|2 Oct 2023|
Gautam is just shy of 30 years old and has already skillfully woven together the colorful threads of his experience in New Delhi and at AES in ways that would make us all very proud. Imagine Gautam’s anticipation before moving to the place he only ever knew as home to his grandparents and as holding stories of his parents who had long before moved to the US—where they gave birth to him—and then moved to Australia and Singapore. Gautam’s arrival in Delhi, especially finding fertile ground within the AES campus, enabled him to claim his roots and to find a deeper sense of belonging than he had previously felt at other schools.
While always a fan of basketball—as a player and spectator—Gautam found a renewed passion for the sport on the Gate 2 BBall Courts at AES—which by the way, back then were nothing like they are today—the courts then featuring net-less rims, hard concrete, and an overall scrappy urban feel. Playing there though, for Gautam, was magical—and the courts were like a magnet for other AES kids who needed to get their young boy energy out!
And the most amazing thing to Gautam about the games at Gate 2 was that most of the players were Brown. They were Desis just like him. He was one of many on this court as compared to being one of the only Brown kids in Singapore or Australia. And that sense of belonging on the court fed his sense of belonging everywhere at AES. And belonging bred confidence and before he knew it, he had made Varsity as a Freshman. And while Gautam is now 6’3”, back then, he was still much shorter—often spending afternoons with his friends just trying to jump high enough to touch the rim!
In Gautam’s stretching to reach the rim, he was also growing in all kinds of other ways. And so while basketball was his first stake in Delhi ground, an important teacher in that the rules of the game kept him disciplined in temperament, and a venue whereby he could feel like a leader, it didn’t take up all his time. Gautam was also on the move all about campus—from joining the Model UN to writing for the Eagles Newspaper, Gautam was building all kinds of skills, and interests—and all along seeming to understand what the activities, classes, and teachers had to teach.
One teacher that Gautam loved was Jonah Rosenfield, teacher of IB Environmental Systems and Societies. Why? Because he taught really cool stuff but also because he presented himself in some ways as a peer—insisting that students called him Jonah. The class combined with Gautam’s love for TOK and his Extended Essay, advised by Vera Garg, were all a bit interdisciplinary and engaging to Gautam in a way that felt interconnected, organic to who he was, and important—and ultimately in ways that led him to want to study International Relations and Economics at Tufts University.
After Tufts, Gautam landed a job for the National Basketball Association (NBA). But more than that, he got the job because he had a compelling vision about what he had to offer the organization. And he shared it with confidence and conviction. He described having grown up loving basketball but never having been to an NBA game and that he was not alone in that—that four out of five fans had never been to an NBA game—some perhaps because it was too expensive and others because they lived abroad and did not have access because of location. But these lower income and international fans deserved to be able to have more access to something that brought them such inspiration. And so Gautam was on his way to bringing more equity to this multi-billion dollar institution.

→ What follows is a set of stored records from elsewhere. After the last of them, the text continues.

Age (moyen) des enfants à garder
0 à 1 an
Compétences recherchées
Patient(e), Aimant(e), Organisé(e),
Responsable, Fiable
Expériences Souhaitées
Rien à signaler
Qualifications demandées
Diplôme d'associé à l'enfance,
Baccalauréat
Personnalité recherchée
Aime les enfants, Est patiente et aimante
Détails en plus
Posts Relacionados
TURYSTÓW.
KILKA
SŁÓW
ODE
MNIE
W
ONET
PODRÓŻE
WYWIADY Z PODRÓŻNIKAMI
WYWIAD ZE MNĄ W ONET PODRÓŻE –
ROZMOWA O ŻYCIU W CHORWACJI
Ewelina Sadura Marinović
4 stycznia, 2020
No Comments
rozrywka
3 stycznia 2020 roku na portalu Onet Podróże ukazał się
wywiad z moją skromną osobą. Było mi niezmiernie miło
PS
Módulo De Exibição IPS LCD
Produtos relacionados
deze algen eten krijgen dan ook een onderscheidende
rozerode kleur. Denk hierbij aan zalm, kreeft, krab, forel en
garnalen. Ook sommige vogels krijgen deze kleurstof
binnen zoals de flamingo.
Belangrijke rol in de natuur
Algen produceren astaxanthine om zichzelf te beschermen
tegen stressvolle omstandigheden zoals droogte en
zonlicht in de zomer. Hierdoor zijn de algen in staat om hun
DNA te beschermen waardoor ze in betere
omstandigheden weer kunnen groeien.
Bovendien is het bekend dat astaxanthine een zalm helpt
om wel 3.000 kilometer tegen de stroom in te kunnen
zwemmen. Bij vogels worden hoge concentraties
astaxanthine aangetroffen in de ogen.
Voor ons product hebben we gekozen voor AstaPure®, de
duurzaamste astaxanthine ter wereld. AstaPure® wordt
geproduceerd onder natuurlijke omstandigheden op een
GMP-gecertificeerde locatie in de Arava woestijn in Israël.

Six years later, Gautam is the founder and CEO of Brown Ballers and India Rising, an ESPN basketball team of Desi players—and full-circle, bringing him back most recently to India to recruit players. While growing up Gautam faced implicit biases—a Desi couldn’t possibly dunk a basketball, or become a star—now he is on a mission to ensure other young Brown players will not be burdened by this! And the social media for Brown Ballers has grown quickly from zero to 50,000 followers. Gautam always played point guard, and it seems today he functions in much the same way off the court—assessing the sport’s landscape, hatching plays, distributing the balls, and most of all making sure he is about building a team of confident individuals empowered through a collective spirit.
While Gautam has attended a number of impressive institutions, including his current enrollment as an MBA student at Stanford, he gives much credit to the American Embassy School for helping him find a sense of individual identity, cultural belonging, community, and agency to make an impact in the world.